Periodically, say once a month, his prev company had to send out a mass 
email (templated) to their customer base. This grew from thousands to 
millions over the course of a few years. As the number of emails 
increased, their simple script started to run from minutes to hours to 
days... Furthermore, the email providers impose throughput constraints 
such that you can only send X number of emails per hour in the first 
hour, Y in the second, etc. The ramp-ups were explicitly documented and 
not adhering to them could get you throttled or black-listed.

TEST CASE

To showcase why Erlang is so great, I suggested that we could model 
external and internal failures and show that the only end result was a 
change in throughput.

Erlang Nodes  Fake SMTP Relay    Throughput
------------------|-------------------------|-----------------------
[1...N]              [1]
FailureRate1    FailureRate2           emails/sec

* Inputs: 1 million email addresses, read from a file.
* The Erlang nodes have code/app that processes the email addresses.
* The Fake SMTP Relay just receives the emails and writes them to a file 
or /dev/null, whatever.
* FailureRate1 is the percentage of Nodes that are dead (killed, etc.), 
simulating hardware faults etc.
* FailureRate2 is the percentage of errors that the Fake SMTP relay 
reports, simulating 3rd  party endpoint failures.

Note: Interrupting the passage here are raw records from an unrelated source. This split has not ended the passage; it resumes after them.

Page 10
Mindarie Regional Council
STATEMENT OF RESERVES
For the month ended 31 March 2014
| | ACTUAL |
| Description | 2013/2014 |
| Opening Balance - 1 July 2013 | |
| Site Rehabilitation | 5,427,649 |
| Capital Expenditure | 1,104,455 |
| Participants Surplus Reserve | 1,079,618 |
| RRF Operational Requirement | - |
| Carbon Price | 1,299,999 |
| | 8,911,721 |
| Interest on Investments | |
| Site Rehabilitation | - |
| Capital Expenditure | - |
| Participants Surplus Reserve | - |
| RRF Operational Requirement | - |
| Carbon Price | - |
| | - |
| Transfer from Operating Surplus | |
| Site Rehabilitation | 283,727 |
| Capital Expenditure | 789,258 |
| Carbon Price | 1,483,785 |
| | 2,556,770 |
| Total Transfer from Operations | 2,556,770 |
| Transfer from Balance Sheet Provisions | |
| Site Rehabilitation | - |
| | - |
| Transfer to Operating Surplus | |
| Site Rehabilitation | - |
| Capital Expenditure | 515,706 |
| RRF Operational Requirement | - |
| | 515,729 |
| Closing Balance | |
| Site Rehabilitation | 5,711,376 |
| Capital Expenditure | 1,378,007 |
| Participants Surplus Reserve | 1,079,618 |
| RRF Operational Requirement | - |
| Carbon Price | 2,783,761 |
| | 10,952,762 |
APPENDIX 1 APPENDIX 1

I also suggested that originally, he give me an incorrect address for 
his SMTP relay, and I'd perform a hot code update to correct this. 
Pretty sick (cool) right?

DESIGN

At this point, I have some design questions...

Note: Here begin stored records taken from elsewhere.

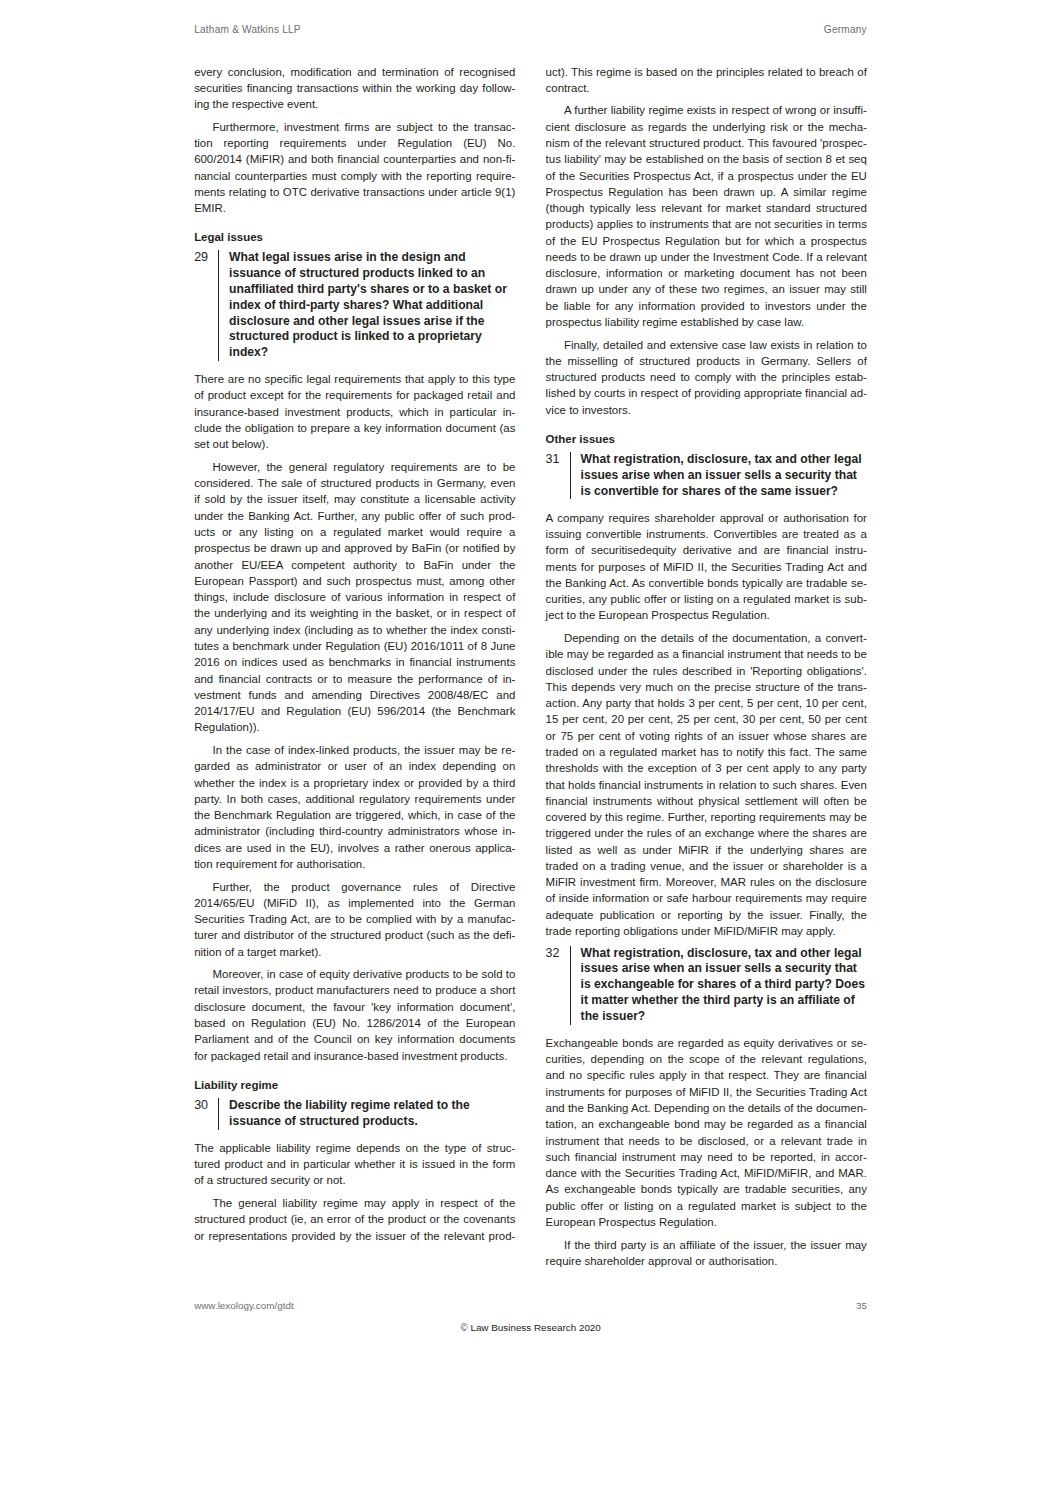Latham & Watkins LLP Germany
every conclusion, modification and termination of recognised securities financing transactions within the working day following the respective event.
Furthermore, investment firms are subject to the transaction reporting requirements under Regulation (EU) No. 600/2014 (MiFIR) and both financial counterparties and non-financial counterparties must comply with the reporting requirements relating to OTC derivative transactions under article 9(1) EMIR.
Legal issues
29
What legal issues arise in the design and issuance of structured products linked to an unaffiliated third party's shares or to a basket or index of third-party shares? What additional disclosure and other legal issues arise if the structured product is linked to a proprietary index?
There are no specific legal requirements that apply to this type of product except for the requirements for packaged retail and insurance-based investment products, which in particular include the obligation to prepare a key information document (as set out below).
However, the general regulatory requirements are to be considered. The sale of structured products in Germany, even if sold by the issuer itself, may constitute a licensable activity under the Banking Act. Further, any public offer of such products or any listing on a regulated market would require a prospectus be drawn up and approved by BaFin (or notified by another EU/EEA competent authority to BaFin under the European Passport) and such prospectus must, among other things, include disclosure of various information in respect of the underlying and its weighting in the basket, or in respect of any underlying index (including as to whether the index constitutes a benchmark under Regulation (EU) 2016/1011 of 8 June 2016 on indices used as benchmarks in financial instruments and financial contracts or to measure the performance of investment funds and amending Directives 2008/48/EC and 2014/17/EU and Regulation (EU) 596/2014 (the Benchmark Regulation)).
In the case of index-linked products, the issuer may be regarded as administrator or user of an index depending on whether the index is a proprietary index or provided by a third party. In both cases, additional regulatory requirements under the Benchmark Regulation are triggered, which, in case of the administrator (including third-country administrators whose indices are used in the EU), involves a rather onerous application requirement for authorisation.
Further, the product governance rules of Directive 2014/65/EU (MiFiD II), as implemented into the German Securities Trading Act, are to be complied with by a manufacturer and distributor of the structured product (such as the definition of a target market).
Moreover, in case of equity derivative products to be sold to retail investors, product manufacturers need to produce a short disclosure document, the favour 'key information document', based on Regulation (EU) No. 1286/2014 of the European Parliament and of the Council on key information documents for packaged retail and insurance-based investment products.
Liability regime
30
Describe the liability regime related to the issuance of structured products.
The applicable liability regime depends on the type of structured product and in particular whether it is issued in the form of a structured security or not.
The general liability regime may apply in respect of the structured product (ie, an error of the product or the covenants or representations provided by the issuer of the relevant product). This regime is based on the principles related to breach of contract.
A further liability regime exists in respect of wrong or insufficient disclosure as regards the underlying risk or the mechanism of the relevant structured product. This favoured 'prospectus liability' may be established on the basis of section 8 et seq of the Securities Prospectus Act, if a prospectus under the EU Prospectus Regulation has been drawn up. A similar regime (though typically less relevant for market standard structured products) applies to instruments that are not securities in terms of the EU Prospectus Regulation but for which a prospectus needs to be drawn up under the Investment Code. If a relevant disclosure, information or marketing document has not been drawn up under any of these two regimes, an issuer may still be liable for any information provided to investors under the prospectus liability regime established by case law.
Finally, detailed and extensive case law exists in relation to the misselling of structured products in Germany. Sellers of structured products need to comply with the principles established by courts in respect of providing appropriate financial advice to investors.
Other issues
31
What registration, disclosure, tax and other legal issues arise when an issuer sells a security that is convertible for shares of the same issuer?
A company requires shareholder approval or authorisation for issuing convertible instruments. Convertibles are treated as a form of securitisedequity derivative and are financial instruments for purposes of MiFID II, the Securities Trading Act and the Banking Act. As convertible bonds typically are tradable securities, any public offer or listing on a regulated market is subject to the European Prospectus Regulation.
Depending on the details of the documentation, a convertible may be regarded as a financial instrument that needs to be disclosed under the rules described in 'Reporting obligations'. This depends very much on the precise structure of the transaction. Any party that holds 3 per cent, 5 per cent, 10 per cent, 15 per cent, 20 per cent, 25 per cent, 30 per cent, 50 per cent or 75 per cent of voting rights of an issuer whose shares are traded on a regulated market has to notify this fact. The same thresholds with the exception of 3 per cent apply to any party that holds financial instruments in relation to such shares. Even financial instruments without physical settlement will often be covered by this regime. Further, reporting requirements may be triggered under the rules of an exchange where the shares are listed as well as under MiFIR if the underlying shares are traded on a trading venue, and the issuer or shareholder is a MiFIR investment firm. Moreover, MAR rules on the disclosure of inside information or safe harbour requirements may require adequate publication or reporting by the issuer. Finally, the trade reporting obligations under MiFID/MiFIR may apply.
32
What registration, disclosure, tax and other legal issues arise when an issuer sells a security that is exchangeable for shares of a third party? Does it matter whether the third party is an affiliate of the issuer?
Exchangeable bonds are regarded as equity derivatives or securities, depending on the scope of the relevant regulations, and no specific rules apply in that respect. They are financial instruments for purposes of MiFID II, the Securities Trading Act and the Banking Act. Depending on the details of the documentation, an exchangeable bond may be regarded as a financial instrument that needs to be disclosed, or a relevant trade in such financial instrument may need to be reported, in accordance with the Securities Trading Act, MiFID/MiFIR, and MAR. As exchangeable bonds typically are tradable securities, any public offer or listing on a regulated market is subject to the European Prospectus Regulation.
If the third party is an affiliate of the issuer, the issuer may require shareholder approval or authorisation.
www.lexology.com/gtdt 35
© Law Business Research 2020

# Design 1 : Use a database
I could dump the 1Million email addresses into a database (ETS/mnesia, 
etc.) and have processes reading/writing state to the db as they process 
each email. But he was unimpressed, as this is so much like just using 
any old language that uses the db as a work queue (so long as the db is 
replicated).

# Design 2 : Use erlang processes, all in memory at the same time
I could create an Erlang process for each email address... but scaling 
is memory bound, so this doesn't seem right at all.

# Design 3: Use erlang processes, but only read in a subset of the email 
addresses at a time
I could read from the input file and create only M erlang processes at a 
time and then write to ETS to signify completion. But if I'm writing to 
ETS, I may as well read all the data into ETS/mnesia at the start, and 
use it as a work queue. Back to Design # 1.

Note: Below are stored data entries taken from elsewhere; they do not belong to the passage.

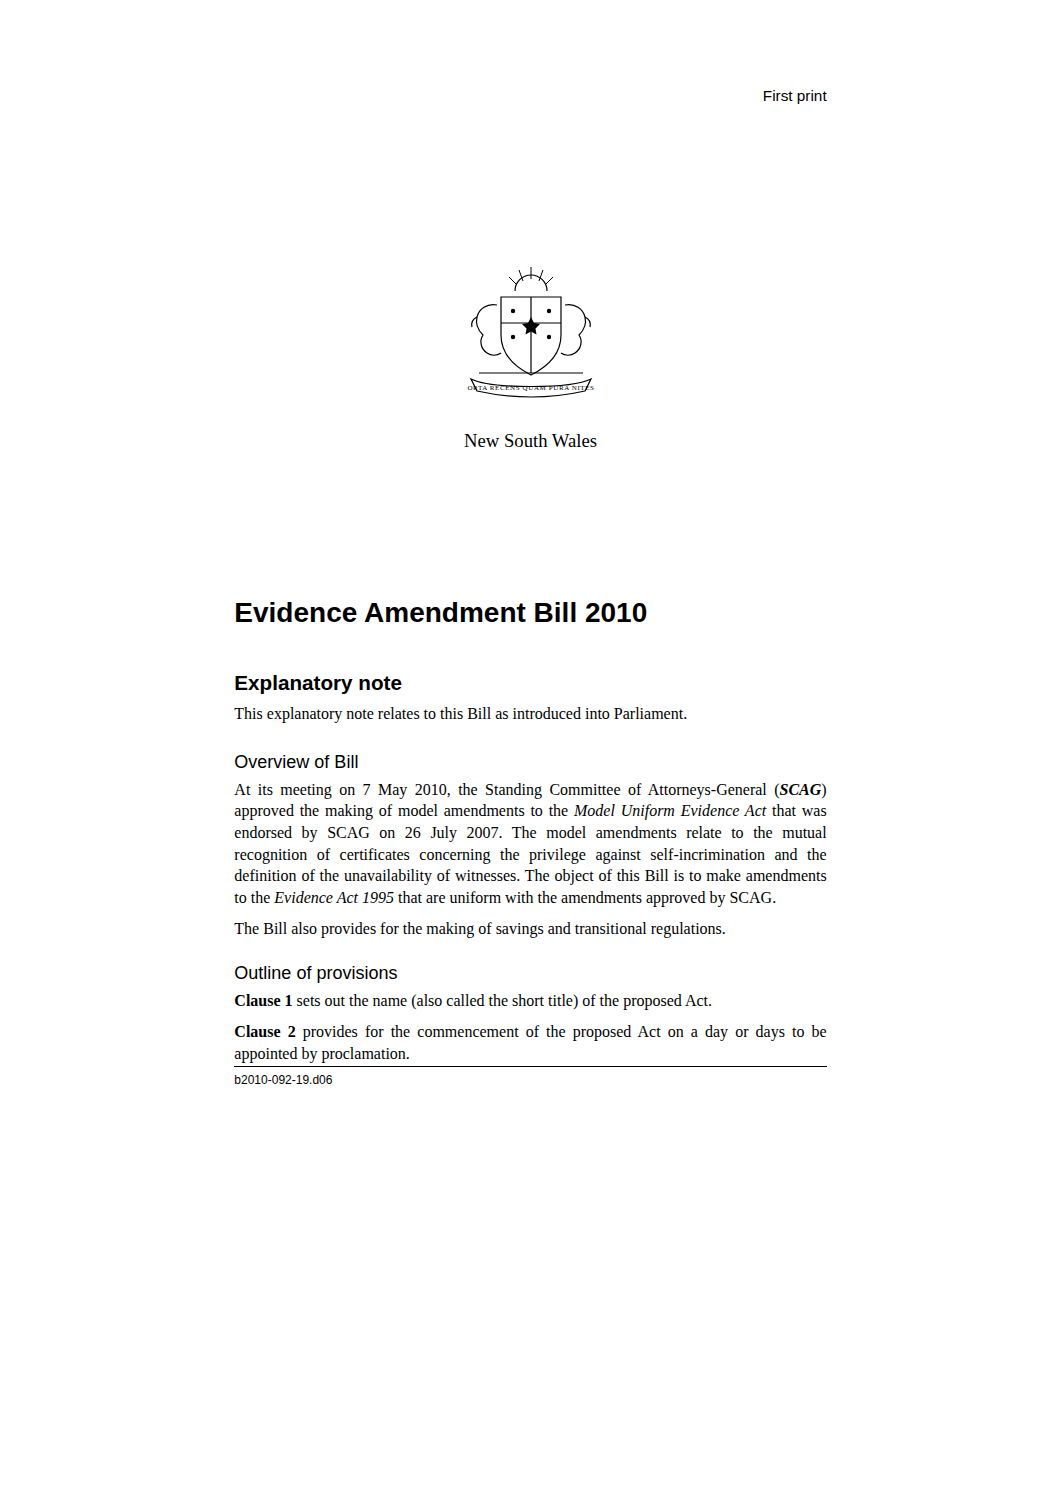First print
ORTA RECENS QUAM PURA NITES
New South Wales
Evidence Amendment Bill 2010
Explanatory note
This explanatory note relates to this Bill as introduced into Parliament.
Overview of Bill
At its meeting on 7 May 2010, the Standing Committee of Attorneys-General (SCAG) approved the making of model amendments to the Model Uniform Evidence Act that was endorsed by SCAG on 26 July 2007. The model amendments relate to the mutual recognition of certificates concerning the privilege against self-incrimination and the definition of the unavailability of witnesses. The object of this Bill is to make amendments to the Evidence Act 1995 that are uniform with the amendments approved by SCAG.
The Bill also provides for the making of savings and transitional regulations.
Outline of provisions
Clause 1 sets out the name (also called the short title) of the proposed Act.
Clause 2 provides for the commencement of the proposed Act on a day or days to be appointed by proclamation.
b2010-092-19.d06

Ok, putting that question aside for a second...

DISTRIBUTION

# Distribution 3 : How to distribute the app for resiliency?
I'd like to run this on N nodes and have a random reaper (chaos monkey, 
whatever) kill the Erlang nodes (or the underlying VM) randomly to 
simulate hardware errors.  Again, my thinking feels constrained. I keep 
coming back to: stuff the state in a db, spin up a supervisor and a 
bunch of worker processes on a separate node. If the node with the 
worker processes dies, the supervisor creates worker processes on a 
different node, and so forth.

Despite having read all the books I can find on Erlang and reading the 
list for years now... I still don't really know the best way to have 
supervisors living on separate nodes, reacting to node failures such 
that the application picks up where it left off on a new node. It might 
be simpler to just fan the workers out across all the nodes since the 
state is maintained in the db/queue. I'd still have to maintain state in 
the db to ensure that all the processes are adhering to the rate limits.

But the central question remains, if I'm randomly killing my nodes, and 
if the node with the supervisor dies, what then? How do I replicate 
supervisors? What's the pattern that I'm missing here?

FINAL

So, when my friend first described his problem, I thought, "I can do 
this in like, 4 lines of Erlang!" Then he started adding constraints 
like rate limitations, etc... and I thought, "Ok, 20-30 lines...". Now, 
looking at the problem, I've spent a couple hours just writing it down 
and trying to consider how to solve it... I have more questions than 
when I started.

I'd love to hear thoughts about solving this (or similar) problem(s). 
I've come to the conclusion that I cannot evangelize Erlang if I don't 
know how to solve even simple problems with it.

-Todd

BTW - over the years I've read:
https://joearms.github.io/index.html
Programming Erlang (ed 2 is on order)
Learn You Some Erlang For Great Good
Erlang and OTP In Action
Erlang Programming